» Instructions to follow
Render the text read from every entry below as a numbered list, one line per item, skipping blank lines. Leave out the pictures.

» Records to use
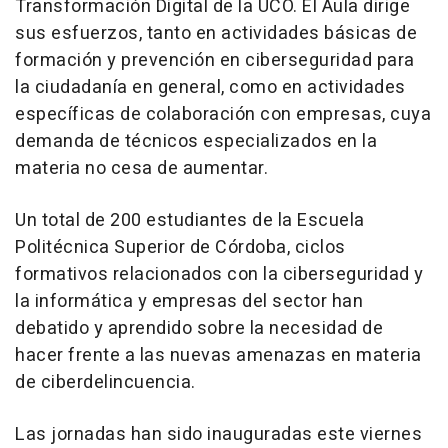
Transformación Digital de la UCO. El Aula dirige
sus esfuerzos, tanto en actividades básicas de
formación y prevención en ciberseguridad para
la ciudadanía en general, como en actividades
específicas de colaboración con empresas, cuya
demanda de técnicos especializados en la
materia no cesa de aumentar.
Un total de 200 estudiantes de la Escuela
Politécnica Superior de Córdoba, ciclos
formativos relacionados con la ciberseguridad y
la informática y empresas del sector han
debatido y aprendido sobre la necesidad de
hacer frente a las nuevas amenazas en materia
de ciberdelincuencia.
Las jornadas han sido inauguradas este viernes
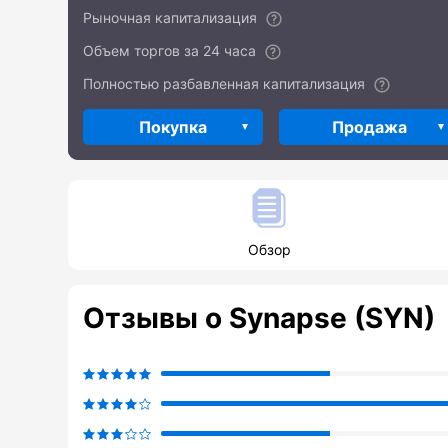
Рыночная капитализация
Объем торгов за 24 часа
Полностью разбавленная капитализация
Покупка
Продажа
Обзор
Отзывы о Synapse (SYN)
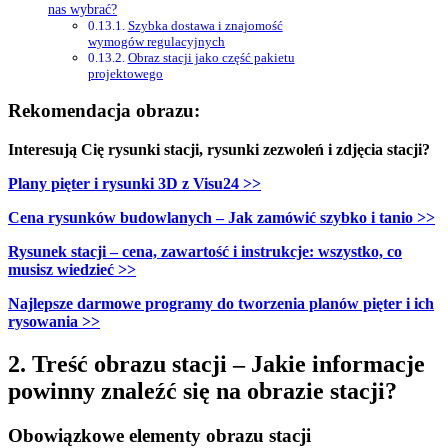
nas wybrać?
Szybka dostawa i znajomość
wymogów regulacyjnych
Obraz stacji jako część pakietu
projektowego
Rekomendacja obrazu:
Interesują Cię rysunki stacji, rysunki zezwoleń i zdjęcia stacji?
Plany pięter i rysunki 3D z Visu24 >>
Cena rysunków budowlanych – Jak zamówić szybko i tanio >>
Rysunek stacji – cena, zawartość i instrukcje: wszystko, co
musisz wiedzieć >>
Najlepsze darmowe programy do tworzenia planów pięter i ich
rysowania >>
2. Treść obrazu stacji – Jakie informacje
powinny znaleźć się na obrazie stacji?
Obowiązkowe elementy obrazu stacji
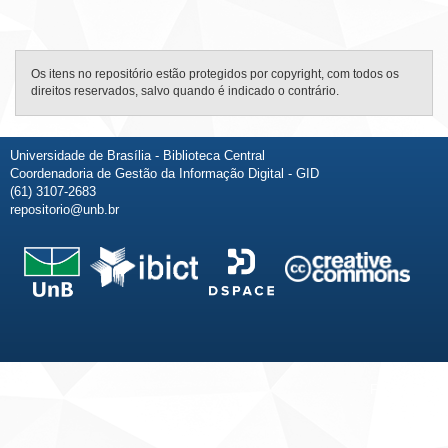
Os itens no repositório estão protegidos por copyright, com todos os
direitos reservados, salvo quando é indicado o contrário.
Universidade de Brasília - Biblioteca Central
Coordenadoria de Gestão da Informação Digital - GID
(61) 3107-2683
repositorio@unb.br
Fale conosco
Sobre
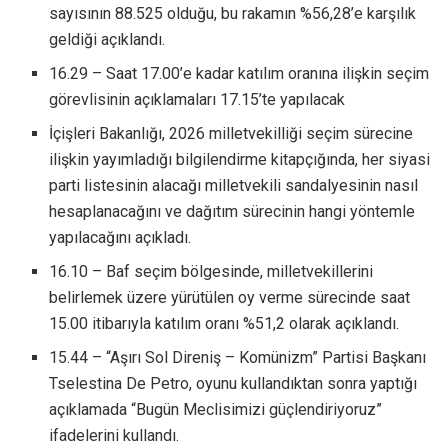
sayısının 88.525 olduğu, bu rakamın %56,28’e karşılık
geldiği açıklandı.
16.29 – Saat 17.00’e kadar katılım oranına ilişkin seçim
görevlisinin açıklamaları 17.15’te yapılacak
İçişleri Bakanlığı, 2026 milletvekilliği seçim sürecine
ilişkin yayımladığı bilgilendirme kitapçığında, her siyasi
parti listesinin alacağı milletvekili sandalyesinin nasıl
hesaplanacağını ve dağıtım sürecinin hangi yöntemle
yapılacağını açıkladı.
16.10 – Baf seçim bölgesinde, milletvekillerini
belirlemek üzere yürütülen oy verme sürecinde saat
15.00 itibarıyla katılım oranı %51,2 olarak açıklandı.
15.44 – “Aşırı Sol Direniş – Komünizm” Partisi Başkanı
Tselestina De Petro, oyunu kullandıktan sonra yaptığı
açıklamada “Bugün Meclisimizi güçlendiriyoruz”
ifadelerini kullandı.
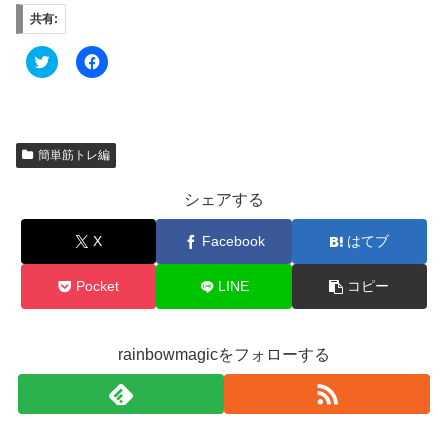
共有:
ク
F
リ
a
ッ
c
ク
e
し
b
て
o
T
o
w
k
簡単筋トレ編
i
で
t
共
t
有
シェアする
e
す
r
る
で
に
共
は
X
Facebook
はてブ
有
ク
(
リ
新
ッ
Pocket
LINE
コピー
し
ク
い
し
ウ
て
ィ
く
ン
だ
rainbowmagicをフォローする
ド
さ
ウ
い
で
(
開
新
き
し
ま
い
す
ウ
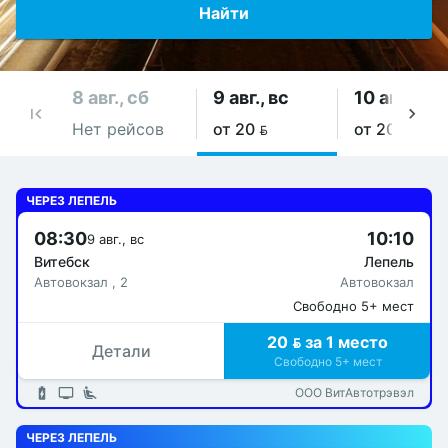
Найти
8 авг., сб
9 авг., вс
10 авг., пн
Нет рейсов
от 20 
от 20 
ЧЕРЕЗ ЛЕПЕЛЬ
08:30
10:10
9 авг., вс
Витебск
Лепель
Автовокзал , 2
Автовокзал
Свободно 5+ мест
20  за 1 место
Детали
Свободно 5+ мест
ООО ВитАвтотрэвэл
ЧЕРЕЗ ЛЕПЕЛЬ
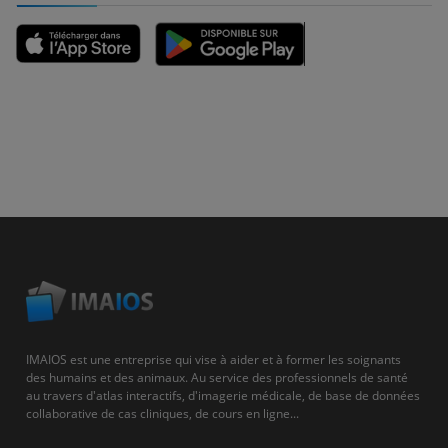
IMAIOS est une entreprise qui vise à aider et à former les soignants
des humains et des animaux. Au service des professionnels de santé
au travers d'atlas interactifs, d'imagerie médicale, de base de données
collaborative de cas cliniques, de cours en ligne...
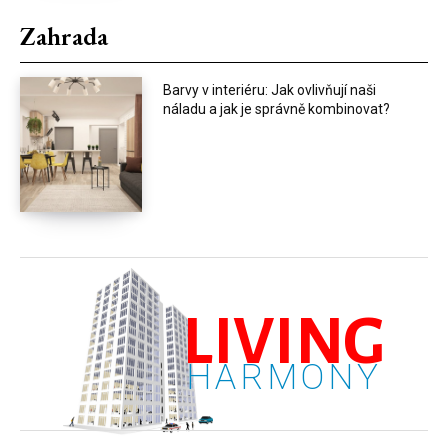
Zahrada
Barvy v interiéru: Jak ovlivňují naši
náladu a jak je správně kombinovat?
LIVING
HARMONY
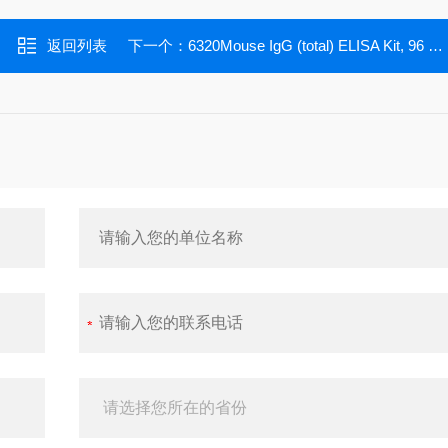
返回列表
下一个：
6320Mouse IgG (total) ELISA Kit, 96 tests, Quantitative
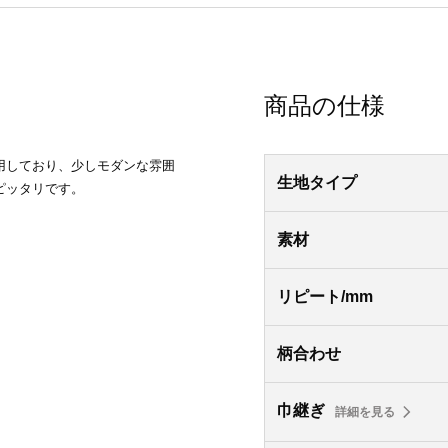
商品の仕様
用しており、少しモダンな雰囲
生地タイプ
ピッタリです。
素材
リピート/mm
柄合わせ
巾継ぎ
詳細を見る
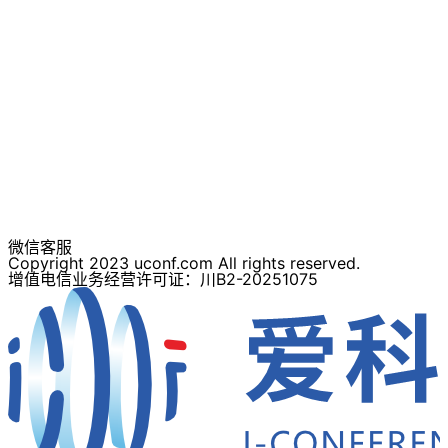
微信客服
Copyright 2023 uconf.com All rights reserved.
增值电信业务经营许可证：川B2-20251075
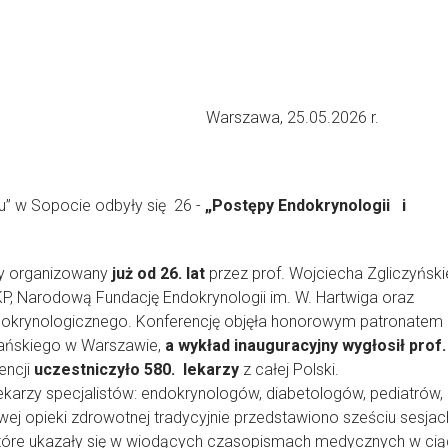
25.05.2026 r.
u” w Sopocie odbyły się 26 -
„Postępy Endokrynologii i
ologii”.
zy organizowany
już od
26.
lat
przez prof. Wojciecha Zgliczyński
P, Narodową Fundację Endokrynologii im. W. Hartwiga oraz
okrynologicznego. Konferencję objęła honorowym patronatem
elańskiego w Warszawie,
a wykład inauguracyjny wygłosił prof.
encji
uczestniczyło 580. lekarzy
z całej Polski.
y specjalistów: endokrynologów, diabetologów, pediatrów,
wej opieki zdrowotnej tradycyjnie przedstawiono sześciu sesjac
które ukazały się w wiodących czasopismach medycznych w cią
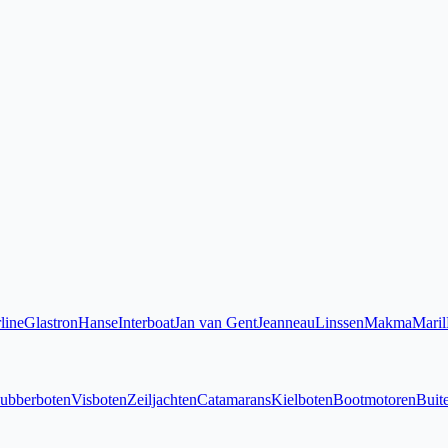
line
Glastron
Hanse
Interboat
Jan van Gent
Jeanneau
Linssen
Makma
Maril
ubberboten
Visboten
Zeiljachten
Catamarans
Kielboten
Bootmotoren
Buit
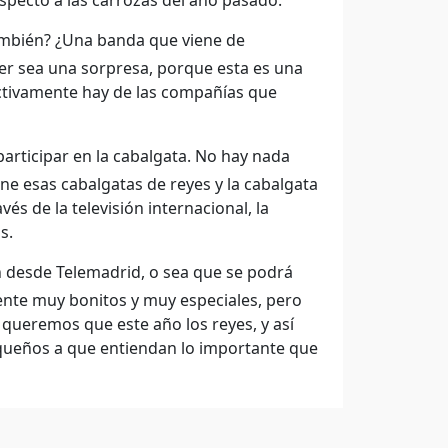
specto a las carrozas del año pasado.
 también? ¿Una banda que viene de
er sea una sorpresa, porque esta es una
ectivamente hay de las compañías que
articipar en la cabalgata. No hay nada
ne esas cabalgatas de reyes y la cabalgata
és de la televisión internacional, la
s.
n desde Telemadrid, o sea que se podrá
mente muy bonitos y muy especiales, pero
queremos que este año los reyes, y así
ueños a que entiendan lo importante que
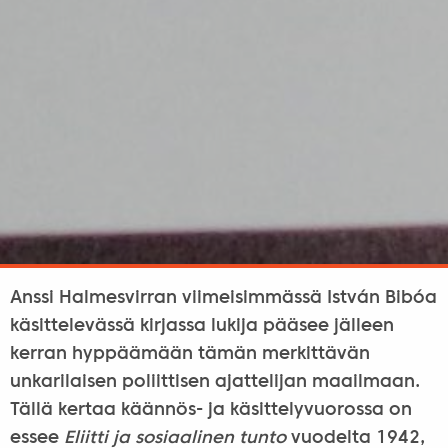
Anssi Halmesvirran viimeisimmässä István Bibóa
käsittelevässä kirjassa lukija pääsee jälleen
kerran hyppäämään tämän merkittävän
unkarilaisen poliittisen ajattelijan maailmaan.
Tällä kertaa käännös- ja käsittelyvuorossa on
essee
Eliitti ja sosiaalinen tunto
vuodelta 1942,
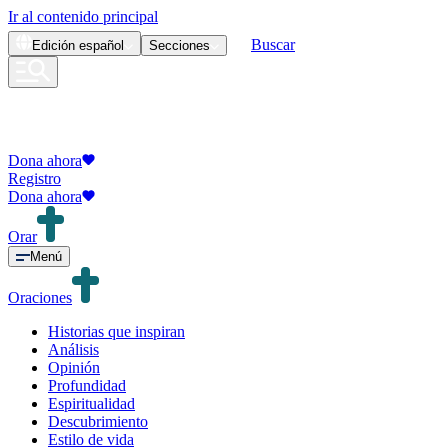
Ir al contenido principal
Buscar
Edición
español
Secciones
Dona ahora
Registro
Dona ahora
Orar
Menú
Oraciones
Historias que inspiran
Análisis
Opinión
Profundidad
Espiritualidad
Descubrimiento
Estilo de vida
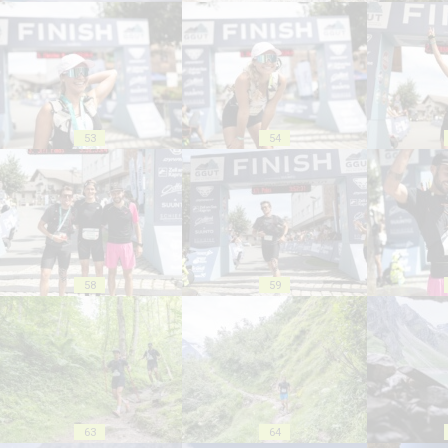
53
54
58
59
63
64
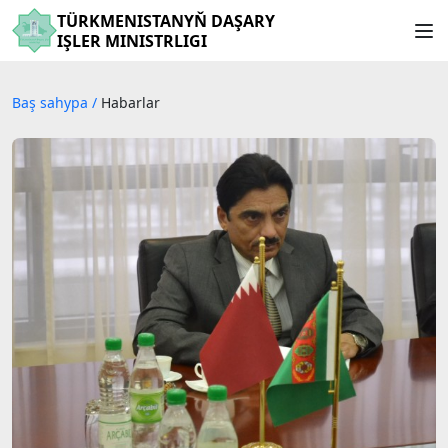
TÜRKMENISTANYŇ DAŞARY
IŞLER MINISTRLIGI
Baş sahypa
/
Habarlar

» Task result
1. Transformación Digital de la UCO. El Aula dirige
2. sus esfuerzos, tanto en actividades básicas de
3. formación y prevención en ciberseguridad para
4. la ciudadanía en general, como en actividades
5. específicas de colaboración con empresas, cuya
6. demanda de técnicos especializados en la
7. materia no cesa de aumentar.
8. Un total de 200 estudiantes de la Escuela
9. Politécnica Superior de Córdoba, ciclos
10. formativos relacionados con la ciberseguridad y
11. la informática y empresas del sector han
12. debatido y aprendido sobre la necesidad de
13. hacer frente a las nuevas amenazas en materia
14. de ciberdelincuencia.
15. Las jornadas han sido inauguradas este viernes
16. Рыночная капитализация
17. Объем торгов за 24 часа
18. Полностью разбавленная капитализация
19. Покупка
20. Продажа
21. Обзор
22. Отзывы о Synapse (SYN)
23. nas wybrać?
24. Szybka dostawa i znajomość
25. wymogów regulacyjnych
26. Obraz stacji jako część pakietu
27. projektowego
28. Rekomendacja obrazu:
29. Interesują Cię rysunki stacji, rysunki zezwoleń i zdjęcia stacji?
30. Plany pięter i rysunki 3D z Visu24 >>
31. Cena rysunków budowlanych – Jak zamówić szybko i tanio >>
32. Rysunek stacji – cena, zawartość i instrukcje: wszystko, co
33. musisz wiedzieć >>
34. Najlepsze darmowe programy do tworzenia planów pięter i ich
35. rysowania >>
36. 2. Treść obrazu stacji – Jakie informacje
37. powinny znaleźć się na obrazie stacji?
38. Obowiązkowe elementy obrazu stacji
39. Os itens no repositório estão protegidos por copyright, com todos os
40. direitos reservados, salvo quando é indicado o contrário.
41. Universidade de Brasília - Biblioteca Central
42. Coordenadoria de Gestão da Informação Digital - GID
43. (61) 3107-2683
44. repositorio@unb.br
45. Fale conosco
46. Sobre
47. sayısının 88.525 olduğu, bu rakamın %56,28’e karşılık
48. geldiği açıklandı.
49. 16.29 – Saat 17.00’e kadar katılım oranına ilişkin seçim
50. görevlisinin açıklamaları 17.15’te yapılacak
51. İçişleri Bakanlığı, 2026 milletvekilliği seçim sürecine
52. ilişkin yayımladığı bilgilendirme kitapçığında, her siyasi
53. parti listesinin alacağı milletvekili sandalyesinin nasıl
54. hesaplanacağını ve dağıtım sürecinin hangi yöntemle
55. yapılacağını açıkladı.
56. 16.10 – Baf seçim bölgesinde, milletvekillerini
57. belirlemek üzere yürütülen oy verme sürecinde saat
58. 15.00 itibarıyla katılım oranı %51,2 olarak açıklandı.
59. 15.44 – “Aşırı Sol Direniş – Komünizm” Partisi Başkanı
60. Tselestina De Petro, oyunu kullandıktan sonra yaptığı
61. açıklamada “Bugün Meclisimizi güçlendiriyoruz”
62. ifadelerini kullandı.
63. 共有:
64. ク
65. F
66. リ
67. a
68. ッ
69. c
70. ク
71. e
72. し
73. b
74. て
75. o
76. T
77. o
78. w
79. k
80. 簡単筋トレ編
81. i
82. で
83. t
84. 共
85. t
86. 有
87. シェアする
88. e
89. す
90. r
91. る
92. で
93. に
94. 共
95. は
96. X
97. Facebook
98. はてブ
99. 有
100. ク
101. (
102. リ
103. 新
104. ッ
105. Pocket
106. LINE
107. コピー
108. し
109. ク
110. い
111. し
112. ウ
113. て
114. ィ
115. く
116. ン
117. だ
118. rainbowmagicをフォローする
119. ド
120. さ
121. ウ
122. い
123. で
124. (
125. 開
126. 新
127. き
128. し
129. ま
130. い
131. す
132. ウ
133. Найти
134. 8 авг., сб
135. 9 авг., вс
136. 10 авг., пн
137. Нет рейсов
138. от 20 
139. от 20 
140. ЧЕРЕЗ ЛЕПЕЛЬ
141. 08:30
142. 10:10
143. 9 авг., вс
144. Витебск
145. Лепель
146. Автовокзал , 2
147. Автовокзал
148. Свободно 5+ мест
149. 20  за 1 место
150. Детали
151. Свободно 5+ мест
152. ООО ВитАвтотрэвэл
153. ЧЕРЕЗ ЛЕПЕЛЬ
154. IMAIOS est une entreprise qui vise à aider et à former les soignants
155. des humains et des animaux. Au service des professionnels de santé
156. au travers d'atlas interactifs, d'imagerie médicale, de base de données
157. collaborative de cas cliniques, de cours en ligne...
158. Zahrada
159. Barvy v interiéru: Jak ovlivňují naši
160. náladu a jak je správně kombinovat?
161. LIVING
162. HARMONY
163. 返回列表
164. 下一个：
165. 6320Mouse IgG (total) ELISA Kit, 96 tests, Quantitative
166. 商品の仕様
167. 用しており、少しモダンな雰囲
168. 生地タイプ
169. ピッタリです。
170. 素材
171. リピート/mm
172. 柄合わせ
173. 巾継ぎ
174. 詳細を見る
175. 微信客服
176. Copyright 2023 uconf.com All rights reserved.
177. 增值电信业务经营许可证：川B2-20251075
178. 25.05.2026 r.
179. u” w Sopocie odbyły się 26 -
180. „Postępy Endokrynologii i
181. ologii”.
182. zy organizowany
183. już od
184. 26.
185. lat
186. przez prof. Wojciecha Zgliczyński
187. P, Narodową Fundację Endokrynologii im. W. Hartwiga oraz
188. okrynologicznego. Konferencję objęła honorowym patronatem
189. elańskiego w Warszawie,
190. a wykład inauguracyjny wygłosił prof.
191. encji
192. uczestniczyło 580. lekarzy
193. z całej Polski.
194. y specjalistów: endokrynologów, diabetologów, pediatrów,
195. wej opieki zdrowotnej tradycyjnie przedstawiono sześciu sesjac
196. które ukazały się w wiodących czasopismach medycznych w cią
197. line
198. Glastron
199. Hanse
200. Interboat
201. Jan van Gent
202. Jeanneau
203. Linssen
204. Makma
205. Maril
206. ubberboten
207. Visboten
208. Zeiljachten
209. Catamarans
210. Kielboten
211. Bootmotoren
212. Buit
213. specto a las carrozas del año pasado.
214.  también? ¿Una banda que viene de
215. er sea una sorpresa, porque esta es una
216. ectivamente hay de las compañías que
217. articipar en la cabalgata. No hay nada
218. ne esas cabalgatas de reyes y la cabalgata
219. és de la televisión internacional, la
220. s.
221. n desde Telemadrid, o sea que se podrá
222. mente muy bonitos y muy especiales, pero
223. queremos que este año los reyes, y así
224. ueños a que entiendan lo importante que
225. Anssi Halmesvirran viimeisimmässä István Bibóa
226. käsittelevässä kirjassa lukija pääsee jälleen
227. kerran hyppäämään tämän merkittävän
228. unkarilaisen poliittisen ajattelijan maailmaan.
229. Tällä kertaa käännös- ja käsittelyvuorossa on
230. essee
231. Eliitti ja sosiaalinen tunto
232. vuodelta 1942,
233. Ir al contenido principal
234. Buscar
235. Edición
236. español
237. Secciones
238. Dona ahora
239. Registro
240. Dona ahora
241. Orar
242. Menú
243. Oraciones
244. Historias que inspiran
245. Análisis
246. Opinión
247. Profundidad
248. Espiritualidad
249. Descubrimiento
250. Estilo de vida
251. 53
252. 54
253. 58
254. 59
255. 63
256. 64
257. TÜRKMENISTANYŇ DAŞARY
258. IŞLER MINISTRLIGI
259. Baş sahypa
260. /
261. Habarlar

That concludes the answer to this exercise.